Comparing metrics at large: harmonic vs quo-harmonic coordinates

TL;DR

This paper compares harmonic and quo-harmonic coordinate systems for analyzing large-scale space-time structures, focusing on their properties, differences, and explicit coordinate determinations for key metrics like Schwarzschild, Curzon, and Kerr.

Contribution

It provides a detailed comparison of harmonic and quo-harmonic coordinates, including explicit calculations for important stationary metrics up to fifth order in their asymptotic expansions.

Findings

Harmonic and quo-harmonic coordinates differ at the linearized level.

Explicit coordinate systems are derived for Schwarzschild, Curzon, and Kerr metrics.

The study discusses implications for multipole definitions and matching interior and exterior solutions.

Abstract

To compare two space-times on large domains, and in particular the global structure of their manifolds, requires using identical frames of reference and associated coordinate conditions. In this paper we use and compare two classes of time-like congruences and corresponding adapted coordinates: the harmonic and quo-harmonic classes.
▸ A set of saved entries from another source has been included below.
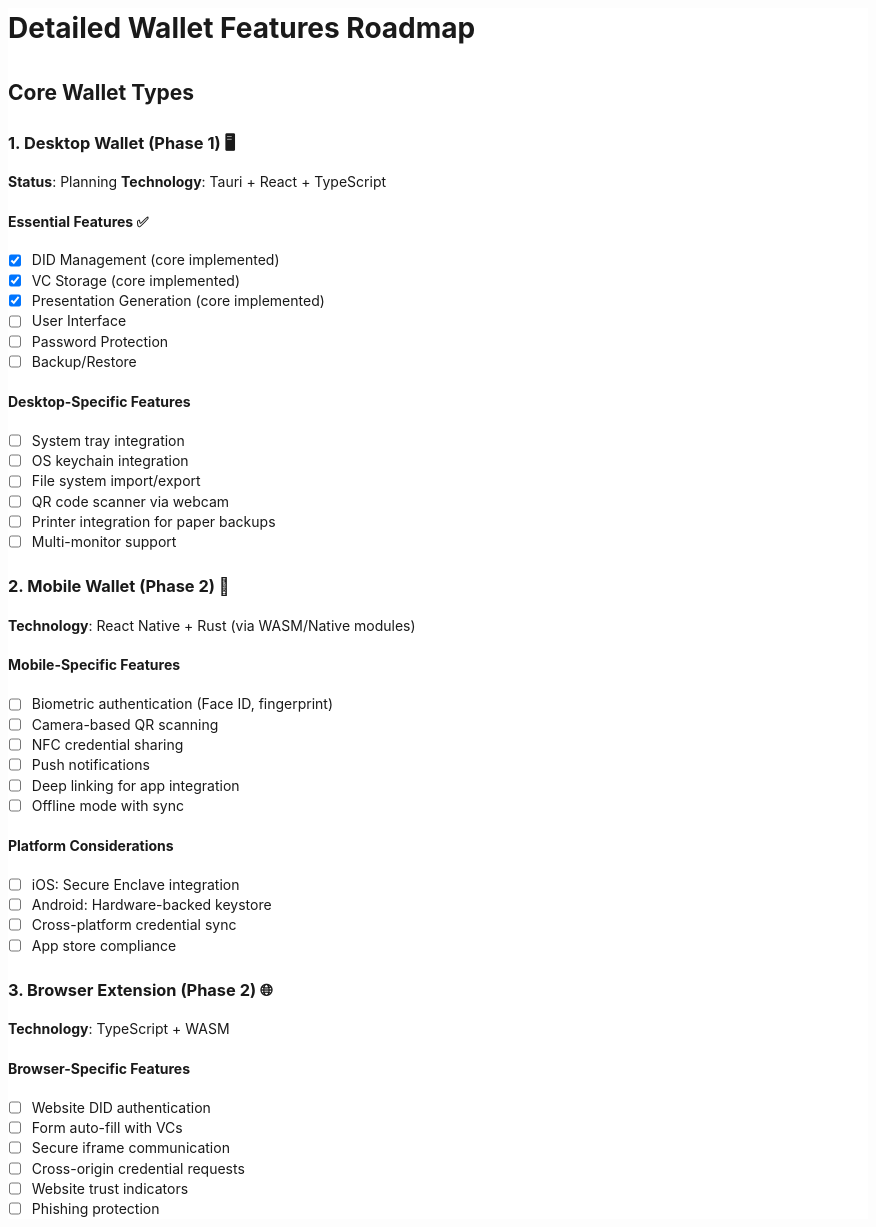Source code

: # Detailed Wallet Features Roadmap

## Core Wallet Types

### 1. Desktop Wallet (Phase 1) 🖥️
**Status**: Planning
**Technology**: Tauri + React + TypeScript

#### Essential Features ✅
- [x] DID Management (core implemented)
- [x] VC Storage (core implemented)
- [x] Presentation Generation (core implemented)
- [ ] User Interface
- [ ] Password Protection
- [ ] Backup/Restore

#### Desktop-Specific Features
- [ ] System tray integration
- [ ] OS keychain integration
- [ ] File system import/export
- [ ] QR code scanner via webcam
- [ ] Printer integration for paper backups
- [ ] Multi-monitor support

### 2. Mobile Wallet (Phase 2) 📱
**Technology**: React Native + Rust (via WASM/Native modules)

#### Mobile-Specific Features
- [ ] Biometric authentication (Face ID, fingerprint)
- [ ] Camera-based QR scanning
- [ ] NFC credential sharing
- [ ] Push notifications
- [ ] Deep linking for app integration
- [ ] Offline mode with sync

#### Platform Considerations
- [ ] iOS: Secure Enclave integration
- [ ] Android: Hardware-backed keystore
- [ ] Cross-platform credential sync
- [ ] App store compliance

### 3. Browser Extension (Phase 2) 🌐
**Technology**: TypeScript + WASM

#### Browser-Specific Features
- [ ] Website DID authentication
- [ ] Form auto-fill with VCs
- [ ] Secure iframe communication
- [ ] Cross-origin credential requests
- [ ] Website trust indicators
- [ ] Phishing protection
Besides the intrinsic definition and some of their intrinsic properties and differences we consider with some detail their differences at the level of the linearized approximation of the field equations. The hard part of this paper is an explicit and general determination of the harmonic and quo-harmonic coordinates adapted to the stationary character of three well-know metrics, Schwarzschild's, Curzon's and Kerr's, to order five of their asymptotic expansions. It also contains some relevant remarks on such problems as defining the multipoles of vacuum solutions or matching interior and exterior solutions.